La Comisión de Obras del Ayuntamiento propuso, en su reunión del 19 de julio, los cuatro trabajos siguientes: terminación de la calle de Santa Clara, Campo de Deportes, movimiento de tierras en el corral del Matadero y explanación de una caja para carretera en Valonsadero. Y el Pleno del Ayuntamiento, en sesión del 30 de julio, aprobó esa relación y añadió una quinta obra: el camino de subida al Castillo y el movimiento de tierras en el mismo que fuera necesario. Y este acuerdo, que el alcalde Carmelo Monzón firmó con el consabido “cúmplase”, se envió a la reiterada Junta el 6 de agosto de 1937, no sin hacer constar que todas las obras se encontraban comprendidas dentro del radio de los diez kilómetros alrededor del campamento, por lo que no se tendría que hacer desembolso de ninguna clase; que únicamente serían de su cuenta los materiales y herramientas que fueran necesarios; y que estos, una camioneta báscula, un camión para transportar paja, otro para el transporte de escombros y grava a fin de consolidar y arreglar el viejo cuartel de Santa Clara, y picos, y palas, y pisones, incluso los terrenos para dar forma a alguna de esas obras, como los de la subida al Castillo propiedad de Elías de Marco, serian requisados y expropiados con ayuda de las autoridades competentes allí donde se encontrasen.

El 9 de septiembre, la Inspección de los Campos de Concentración de Prisioneros (creada poco antes, el 5 de julio de 1937, y puesta en manos del coronel Luis Martín Pinillos) informó por oficio que con esa fecha se había ordenado telegráficamente al Jefe del Campo de Concentración de Soria pusiera a disposición municipal 200 prisioneros para ejecutar las obras solicitadas.
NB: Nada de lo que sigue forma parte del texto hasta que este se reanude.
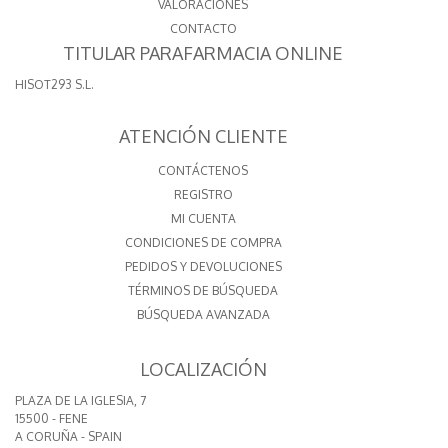
VALORACIONES
CONTACTO
TITULAR PARAFARMACIA ONLINE
HISOT293 S.L.
ATENCIÓN CLIENTE
CONTÁCTENOS
REGISTRO
MI CUENTA
CONDICIONES DE COMPRA
PEDIDOS Y DEVOLUCIONES
TÉRMINOS DE BÚSQUEDA
BÚSQUEDA AVANZADA
LOCALIZACIÓN
PLAZA DE LA IGLESIA, 7
15500 - FENE
A CORUÑA - SPAIN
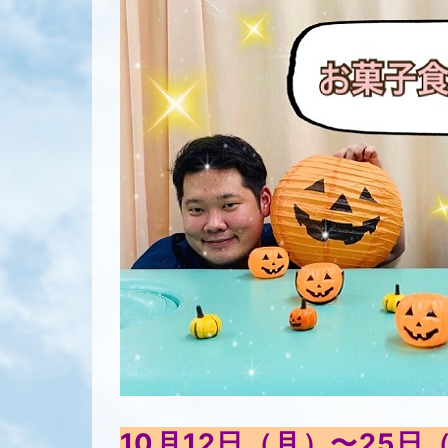
10月12日（月）〜25日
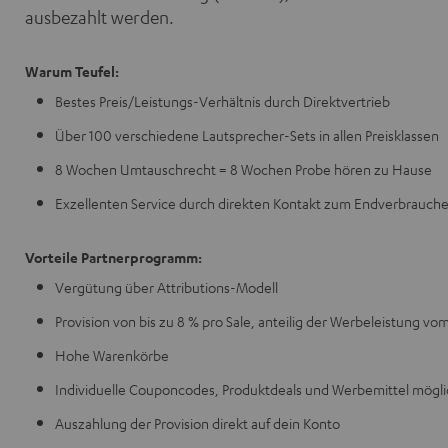
ausbezahlt werden.
Warum Teufel:
Bestes Preis/Leistungs-Verhältnis durch Direktvertrieb
Über 100 verschiedene Lautsprecher-Sets in allen Preisklassen
8 Wochen Umtauschrecht = 8 Wochen Probe hören zu Hause
Exzellenten Service durch direkten Kontakt zum Endverbrauche
Vorteile Partnerprogramm:
Vergütung über Attributions-Modell
Provision von bis zu 8 % pro Sale, anteilig der Werbeleistung 
Hohe Warenkörbe
Individuelle Couponcodes, Produktdeals und Werbemittel mögli
Auszahlung der Provision direkt auf dein Konto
Y con ello, y con la simple consulta de los derechos de los capataces de obra ante los prisioneros, empezó en la capital una retahíla de trabajos, con estos como protagonistas, que los llevaría a participar en las reformas de la propia prisión provincial, de la prisión del fielato de la carretera de Valladolid, de los locales sustitutos de los colegios públicos y del propio Instituto de Enseñanza Secundaria requisados por la autoridad militar y, en abril de 1938, del “Hospitalillo”, habilitado entonces como prisión de mujeres en sustitución de la posada-albergue de la calle Alberca, lugar que, por lo demás, acogería desde entonces a “los especialistas de la aviación legionaria” italiana.

Y, sin embargo, todo aquello no fue más que el entreacto de los trabajos “forzados” que los reclusos del “múltiple” Campo de Concentración de Prisioneros de Soria iniciaron el 18 de abril de 1938 y concluyeron el 24 de febrero de 1940. En ese tiempo, 757 prisioneros, de los que se conoce nombre y apellidos, trabajaron durante 119 semanas en otros tantos grupos, y conformaron la mano de obra de 2.320 trabajadores en 11.347 jornadas o peonadas. A cambio se les adjudicó un salario de 1,50 ptas. al día, justo lo que costaba su manutención al Estado, cuando el propio de los peones civiles que limpiaban los refugios o reparaban las calles de la ciudad era de 5,50, lo que invita a pensar en una cantidad de 45.388 ptas. que se ahorró el Ayuntamiento de Soria o que ganó a costa de aquellos infelices el Nuevo Estado. Mas todo estaba bien: la ciudad potenció sus infraestructuras al trazar las carreteras de la vega de San Millán y de la subida al Castillo, mejorar las calles del Pósito y Caballeros, arreglar la plaza de toros, habilitar los patios del Matadero, explanar el terreno del Campo de Deportes –que más adelante sería publicitado como la gran aportación a Soria de la Obra Sindical de Educación y Descanso– y subvencionar, con mano de obra gratis, las calles de los hotelitos de su entorno. Y los reclusos, ¡qué generosidad!, verían el sol, restarían algunos días a sus penas y, en prisión, a la vuelta del duro trabajo, gozarían de una buena cama con paja de Buberos.

 


PIE DE FIGURA

Tablas estadísticas y dibujo de la parcelación de los altos de la dehesa de San Andrés (fotografía y elaboración propia a partir de la documentación del AMS).